Exercise description
The answer should be an exact copy of the lines from the line with "middle dip: (500, 434)" through the last line of the entries, and no other lines.
Top of Provided material
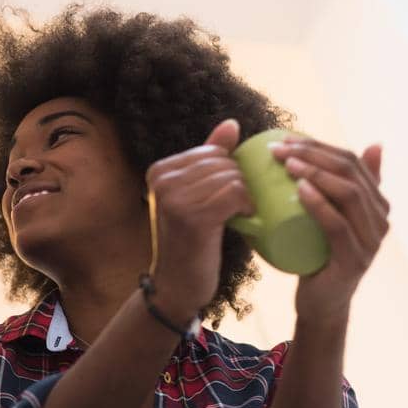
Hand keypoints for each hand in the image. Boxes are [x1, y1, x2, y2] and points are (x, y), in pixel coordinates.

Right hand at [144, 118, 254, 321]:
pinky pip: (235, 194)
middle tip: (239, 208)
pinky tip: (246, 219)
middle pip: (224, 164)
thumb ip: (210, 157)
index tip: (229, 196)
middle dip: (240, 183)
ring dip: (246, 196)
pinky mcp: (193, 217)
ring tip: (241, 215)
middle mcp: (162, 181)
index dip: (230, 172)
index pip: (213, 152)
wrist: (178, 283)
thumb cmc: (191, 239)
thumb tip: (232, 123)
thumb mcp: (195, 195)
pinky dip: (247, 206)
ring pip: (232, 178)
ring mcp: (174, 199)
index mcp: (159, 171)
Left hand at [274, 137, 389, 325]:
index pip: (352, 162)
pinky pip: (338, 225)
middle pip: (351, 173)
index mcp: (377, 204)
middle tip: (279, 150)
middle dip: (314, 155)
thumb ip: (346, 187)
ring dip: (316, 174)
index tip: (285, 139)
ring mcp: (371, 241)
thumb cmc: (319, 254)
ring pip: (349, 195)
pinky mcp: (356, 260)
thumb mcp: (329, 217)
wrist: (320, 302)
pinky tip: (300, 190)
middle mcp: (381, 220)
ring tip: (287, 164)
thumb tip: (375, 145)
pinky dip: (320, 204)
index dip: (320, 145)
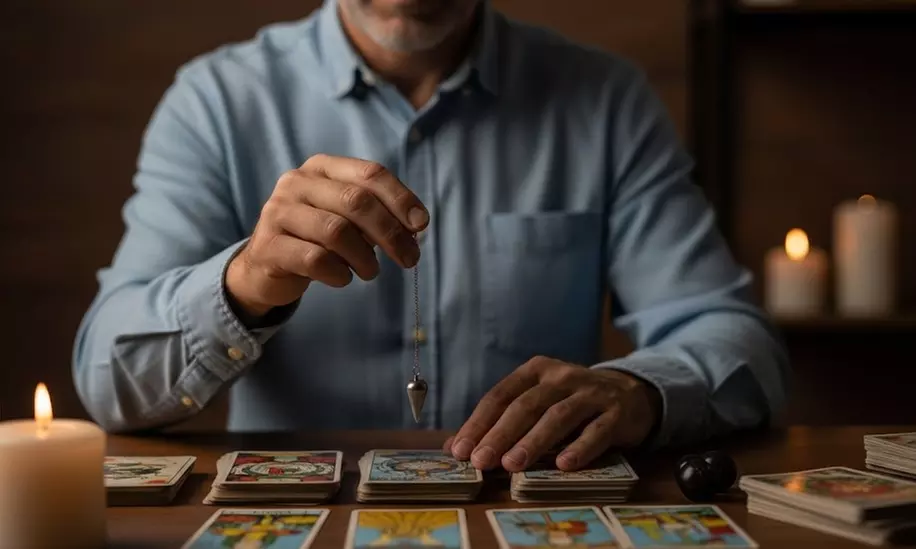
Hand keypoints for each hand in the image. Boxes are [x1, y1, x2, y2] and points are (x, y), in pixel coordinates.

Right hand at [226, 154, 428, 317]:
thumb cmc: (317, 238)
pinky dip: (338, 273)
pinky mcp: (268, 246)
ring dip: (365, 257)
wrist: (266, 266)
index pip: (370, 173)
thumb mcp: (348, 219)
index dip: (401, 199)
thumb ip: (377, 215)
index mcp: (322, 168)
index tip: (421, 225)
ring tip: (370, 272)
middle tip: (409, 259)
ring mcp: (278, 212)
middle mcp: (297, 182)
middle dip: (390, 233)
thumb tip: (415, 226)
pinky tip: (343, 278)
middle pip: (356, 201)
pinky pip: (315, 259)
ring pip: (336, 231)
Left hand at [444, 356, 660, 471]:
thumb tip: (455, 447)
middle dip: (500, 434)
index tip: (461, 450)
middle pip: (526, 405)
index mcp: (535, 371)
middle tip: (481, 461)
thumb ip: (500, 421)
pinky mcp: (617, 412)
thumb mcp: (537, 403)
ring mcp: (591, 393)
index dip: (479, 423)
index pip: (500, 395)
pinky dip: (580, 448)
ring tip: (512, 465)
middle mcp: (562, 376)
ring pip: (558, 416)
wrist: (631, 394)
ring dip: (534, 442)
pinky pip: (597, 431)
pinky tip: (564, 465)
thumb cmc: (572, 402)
Bottom of Provided material
Your solution
middle dip: (500, 434)
index tip: (461, 450)
middle pip: (526, 405)
index mcp: (535, 371)
middle tip: (481, 461)
thumb ip: (500, 421)
pinky mcp: (617, 412)
thumb mcp: (537, 403)
ring mcp: (591, 393)
index dip: (479, 423)
index pip: (500, 395)
pinky dip: (580, 448)
ring tip: (512, 465)
middle mcp: (562, 376)
ring pip: (558, 416)
wrist: (631, 394)
ring dip: (534, 442)
pinky pip: (597, 431)
pinky tip: (564, 465)
thumb cmc: (572, 402)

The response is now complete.